FOUAD SAAD, le député des contreforts du Mont-Liban, région mixte peuplée de chiites, de chrétiens et de Druzes, se sent en danger. Membre de la coalition dite du 14 mars (antisyrienne), il partageait la circonscription d’Aley-Baabdat avec son camarade Antoine Ghanem, tué la semaine dernière dans un attentat.
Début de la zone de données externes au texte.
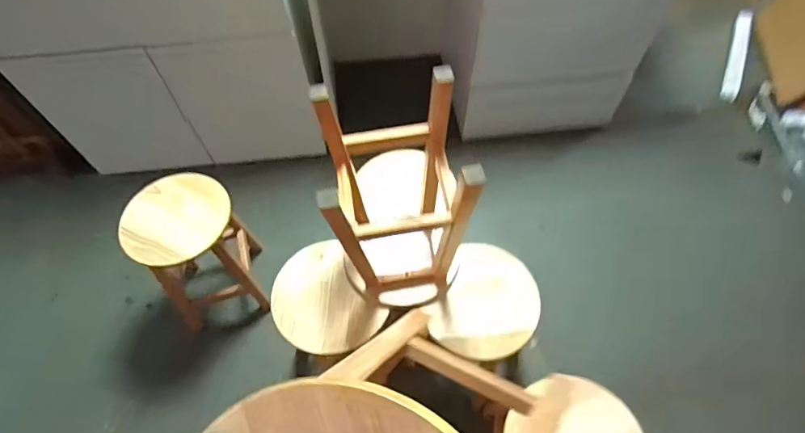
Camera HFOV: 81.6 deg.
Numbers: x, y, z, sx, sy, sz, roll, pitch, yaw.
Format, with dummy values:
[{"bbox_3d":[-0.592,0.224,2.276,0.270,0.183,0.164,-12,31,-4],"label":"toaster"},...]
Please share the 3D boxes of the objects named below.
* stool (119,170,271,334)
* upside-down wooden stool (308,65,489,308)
[{"bbox_3d":[-0.590,0.117,1.388,0.282,0.414,0.289,0,58,1],"label":"stool"},{"bbox_3d":[-0.012,-0.023,0.967,0.258,0.441,0.283,-8,58,-4],"label":"upside-down wooden stool"}]

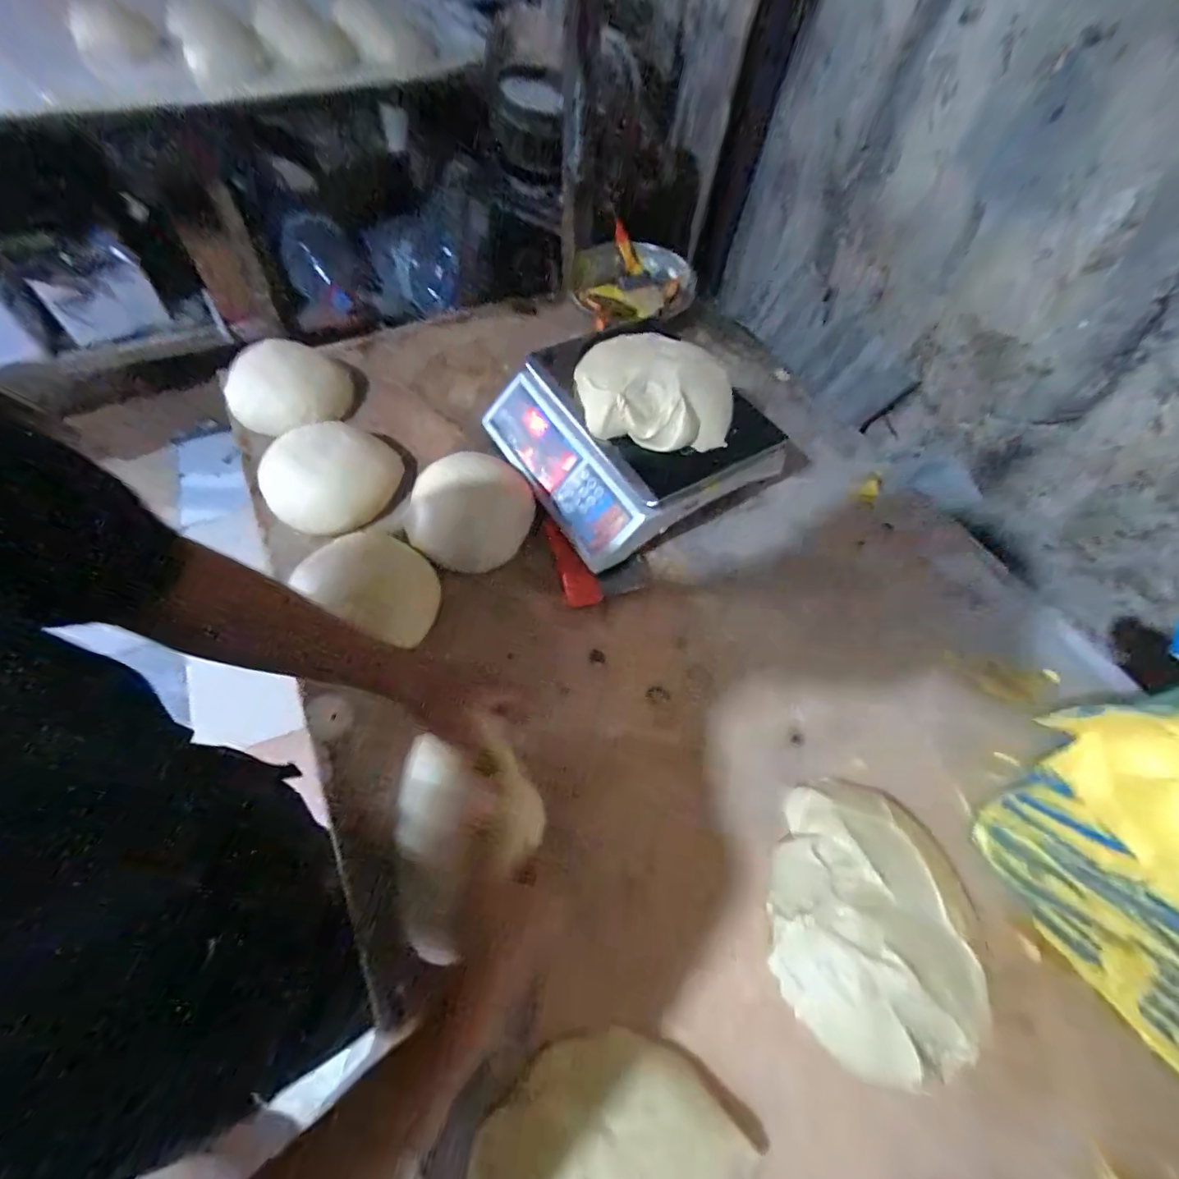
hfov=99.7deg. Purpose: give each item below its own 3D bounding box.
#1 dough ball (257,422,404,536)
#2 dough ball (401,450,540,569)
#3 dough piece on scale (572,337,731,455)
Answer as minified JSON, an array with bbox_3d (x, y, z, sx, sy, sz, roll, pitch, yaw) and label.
[{"bbox_3d":[-0.354,-0.154,0.686,0.173,0.072,0.134,-21,63,-15],"label":"dough ball"},{"bbox_3d":[-0.157,-0.103,0.657,0.165,0.079,0.132,-10,61,-10],"label":"dough ball"},{"bbox_3d":[0.085,-0.269,0.650,0.209,0.060,0.175,7,60,0],"label":"dough piece on scale"}]

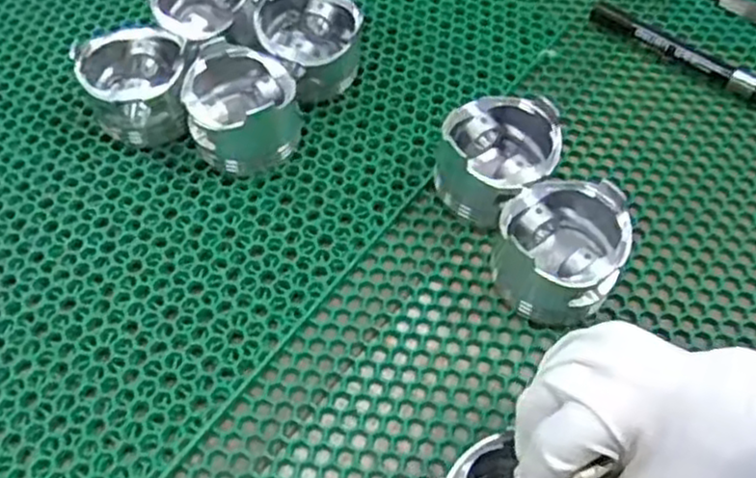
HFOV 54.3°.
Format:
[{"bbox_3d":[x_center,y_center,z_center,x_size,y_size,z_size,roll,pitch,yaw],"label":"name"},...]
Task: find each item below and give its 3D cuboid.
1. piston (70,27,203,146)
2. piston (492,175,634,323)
[{"bbox_3d":[-0.161,-0.106,0.504,0.079,0.058,0.068,-2,55,-3],"label":"piston"},{"bbox_3d":[0.109,0.004,0.437,0.071,0.049,0.082,27,58,16],"label":"piston"}]

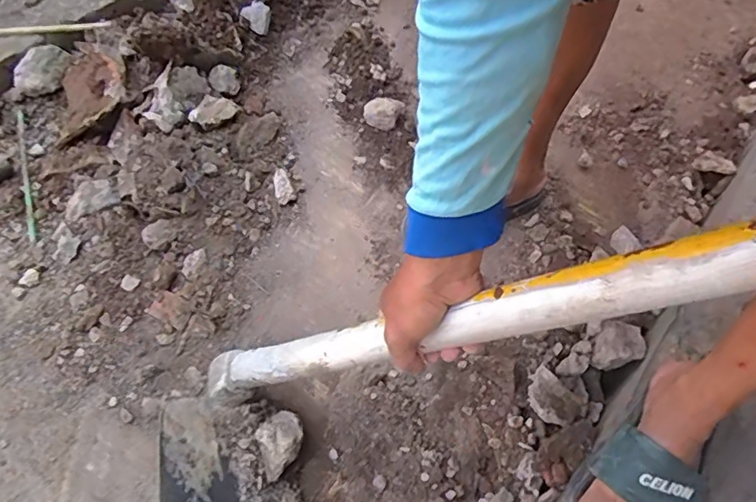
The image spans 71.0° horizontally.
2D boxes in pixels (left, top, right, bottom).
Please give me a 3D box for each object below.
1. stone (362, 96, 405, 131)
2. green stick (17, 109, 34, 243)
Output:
[{"bbox_3d":[0.008,-0.258,0.984,0.062,0.053,0.046,21,60,9],"label":"stone"},{"bbox_3d":[-0.595,-0.135,0.893,0.016,0.009,0.284,-19,62,-14],"label":"green stick"}]

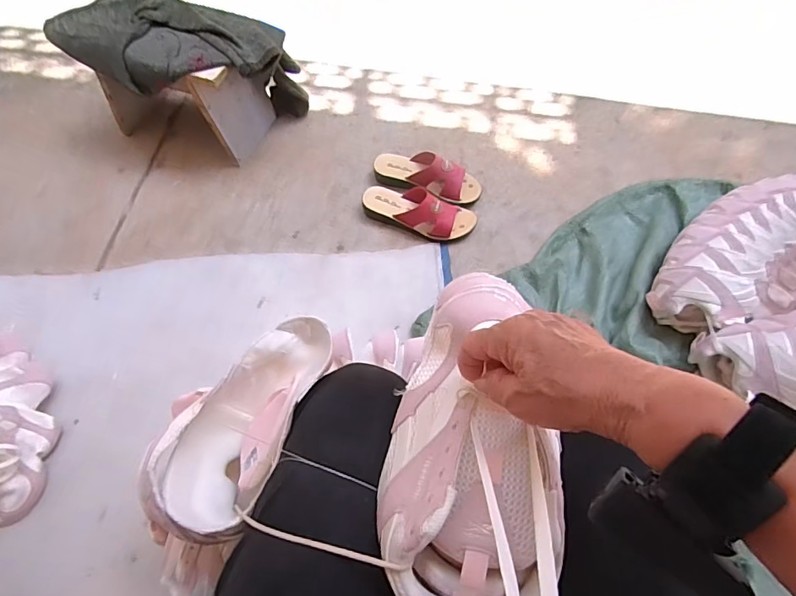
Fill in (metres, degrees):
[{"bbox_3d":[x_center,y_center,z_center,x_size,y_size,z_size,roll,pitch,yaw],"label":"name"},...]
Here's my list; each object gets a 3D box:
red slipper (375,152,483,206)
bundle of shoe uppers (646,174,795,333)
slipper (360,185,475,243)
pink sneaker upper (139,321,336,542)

La victime venait de passer deux mois dans un pays du Golfe pour fuir les menaces. Informés de son retour, les tueurs l’ont piégé à la première occasion, à cause d’un rendez-vous qui a duré quelques minutes de trop. « Nous avions été élus, moi comme lui, en 2005, avec les voix du Hezbollah. Les assassins qui agissent pour les Syriens sont convaincus qu’en nous assassinant, ils vont récupérer nos sièges, affirme-t-il. Les élus chrétiens du secteur sont particulièrement visés et je suis l’un d’eux. »
En état de siège
Dès le lendemain du meurtre, Fouad Saad s’est réfugié dans une annexe de l’hôtel Phoenicia Intercontinental, un gigantesque complexe qui comprend trois tours luxueuses.
Reconstruit après la guerre dans un style année 1920, l’établissement est en état de siège. Il faut passer plusieurs contrôles, fouler le tapis rouge d’un escalier monumental, avant de parvenir, au détour d’un ascenseur, devant la suite du parlementaire. La chambre de réception est surveillée par un garde du corps.
« Je suis confiné, comme la plupart de mes collègues de la majorité, dans une cage dorée. Les procédures pour recevoir des visiteurs sont lourdes, » commente Fouad Saad. Pessimiste, il craint le pire. « Aucun endroit n’est sûr. Si nous restons enfermés dans cet hôtel durant plusieurs semaines, ils trouveront un moyen d’atteindre l’un de nous. Nous sommes en permanence sur le qui-vive. Nous vivons dans la peur avec au-dessus de nous une épée de Damoclès. »
Ce matin, les députés de la majorité antisyrienne devraient se rendre en convoi, par une route sécurisée, jusqu’au Parlement distant de quelques centaines de mètres. Seuls les principaux leaders de l’alliance du 14 mars et quelques individualités ont prévu de se rendre par leurs propres moyens à la Chambre.
« Nous avons loué une aile de l’hôtel Phoenicia pour s’en servir de base de repli, en sachant que le processus électoral va être long » explique Marwan Hamadé, qui fut en 2004 la première personnalité antisyrienne cible d’un attentat.
Chaque suite accueille plusieurs parlementaires contraints au désoeuvrement. « Il y a des conciliabules dans les couloirs. On discute, on lit, on suit les informations pour passer le temps » indique Fouad Saad.
Forcés depuis des mois de « jouer au chat et à la souris avec les assassins », les 68 députés de la coalition conduite par Saad Hariri oscillent entre fatalisme et fureur. « C’est à la fois bizarre et absurde de prendre des semaines pour élire un président en cherchant une solution à la libanaise alors que nous sommes engagés contre notre gré dans une interminable partie de roulette russe », peste Elias Attalah, un élu de la gauche démocratique.